JATAM menyebut praktik tersebut bertentangan dengan Pasal 59 ayat (4) Undang-Undang Nomor 32 Tahun 2009 tentang Perlindungan dan Pengelolaan Lingkungan Hidup, juncto Pasal 274 ayat (1) Peraturan Pemerintah Nomor 22 Tahun 2021, yang mewajibkan setiap kegiatan pengelolaan limbah B3 memiliki persetujuan teknis sebelum dijalankan.
Menurut JATAM, lemahnya pengawasan dan tidak adanya tindakan administratif dari pemerintah daerah turut membuka ruang terjadinya insiden berulang. Mereka mencatat dua kejadian longsor limbah tailing, yakni pada 4 Maret 2025 dan 18 Februari 2026, yang menyebabkan lima orang meninggal dunia serta berdampak terhadap ekosistem pesisir Bahodopi.
Koordinator JATAM Sulawesi Tengah, Moh.

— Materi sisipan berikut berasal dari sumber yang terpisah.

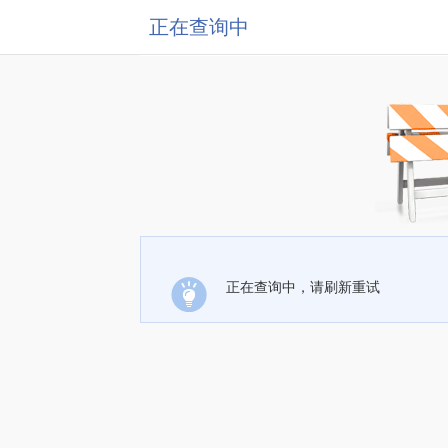
正在查询中
正在查询中，请刷新重试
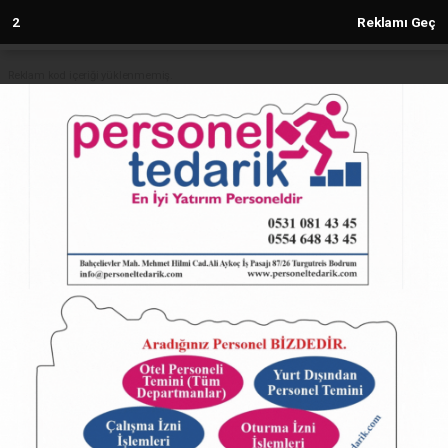
2
Reklamı Geç
Reklam kod içeriği yüklenmemiş.
Anasayfa
Mustafa Çiğdem'den Başkan
Yalçın'a ziyaret
28.08.2025 - 09:00, Güncelleme: 28.08.2025 - 09:00
5737+ kez okundu.
ABONE OL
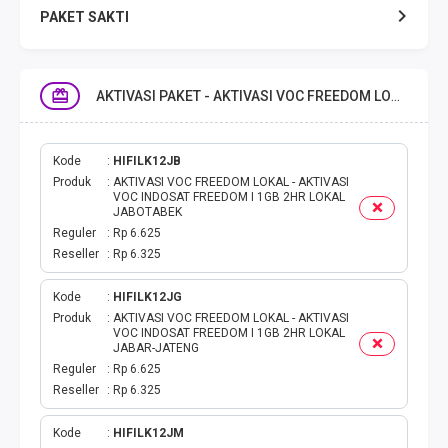
PAKET SAKTI
TELPON & SMS
AKTIVASI PAKET - AKTIVASI VOC FREEDOM LOKAL
EMONEY
PAKET SAKTI ALL OPT
Kode
HIFILK12JB
Produk
AKTIVASI VOC FREEDOM LOKAL - AKTIVASI
VOC INDOSAT FREEDOM I 1GB 2HR LOKAL
TELEPON & SMS
JABOTABEK
Reguler
Rp 6.625
Reseller
Rp 6.325
PAKET SMS
Kode
HIFILK12JG
AKTIVASI PAKET
Produk
AKTIVASI VOC FREEDOM LOKAL - AKTIVASI
VOC INDOSAT FREEDOM I 1GB 2HR LOKAL
JABAR-JATENG
VOUCHER DATA
Reguler
Rp 6.625
Reseller
Rp 6.325
VOUCHER TV
Kode
HIFILK12JM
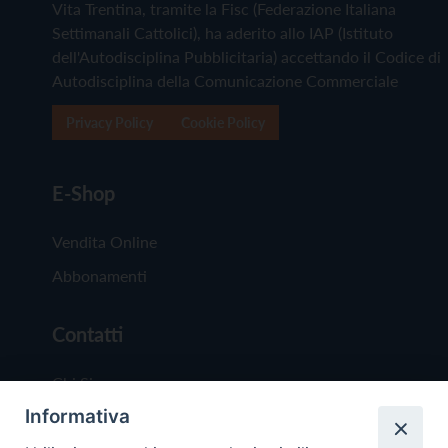
Vita Trentina, tramite la Fisc (Federazione Italiana
Settimanali Cattolici), ha aderito allo IAP (Istituto
dell'Autodisciplina Pubblicitaria) accettando il Codice di
Autodisciplina della Comunicazione Commerciale
Privacy Policy
Cookie Policy
E-Shop
Vendita Online
Abbonamenti
Contatti
Chi Siamo
Informativa
Redazione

Taufik, mengatakan Gubernur Sulawesi Tengah memiliki kewajiban hukum untuk memastikan keselamatan warga dan perlindungan lingkungan.
“Gubernur memiliki kewajiban hukum melakukan pengawasan dan menjatuhkan sanksi administratif. Namun, meski laporan dan verifikasi lapangan telah mengonfirmasi adanya pelanggaran serta jatuhnya korban jiwa, Pemprov Sulteng justru bungkam dan tidak mengambil tindakan tegas,” kata tim kuasa hukum JATAM Sulteng.
Melalui gugatan ini, JATAM meminta pemerintah daerah tidak memberikan perlakuan khusus kepada PT QMB New Energy Materials. Mereka mendesak penerbitan sanksi penghentian sementara terhadap aktivitas pengelolaan tailing B3 hingga seluruh persyaratan teknis, perizinan, dan standar keselamatan lingkungan dipenuhi.
Sebelum membawa perkara tersebut ke PTUN Palu, JATAM telah mengirimkan notifikasi tertulis kepada Gubernur Sulawesi Tengah pada 4 Mei 2026. Pemerintah daerah diberi waktu 60 hari untuk mengambil tindakan. Namun, menurut JATAM, tenggat tersebut berlalu tanpa adanya langkah konkret.
Dalam petitumnya, JATAM meminta majelis hakim PTUN Palu menyatakan tindakan pembiaran yang dilakukan Gubernur Sulawesi Tengah sebagai perbuatan melanggar hukum oleh pejabat pemerintahan.
Selain itu, JATAM meminta hakim memerintahkan gubernur menjatuhkan sanksi administratif berupa penghentian sementara kegiatan pengelolaan limbah tailing B3 oleh PT QMB New Energy Materials dan mitranya sampai persetujuan teknis dipenuhi.
JATAM juga meminta dilakukannya audit lingkungan secara menyeluruh serta pengawasan ketat terhadap seluruh fasilitas penampungan tailing B3 untuk mencegah terulangnya korban jiwa dan kerusakan lingkungan.
Gugatan ini, kata JATAM, menjadi bagian dari upaya mendorong keadilan lingkungan sekaligus mengajak masyarakat dan organisasi lingkungan mengawal proses hukum yang sedang berjalan.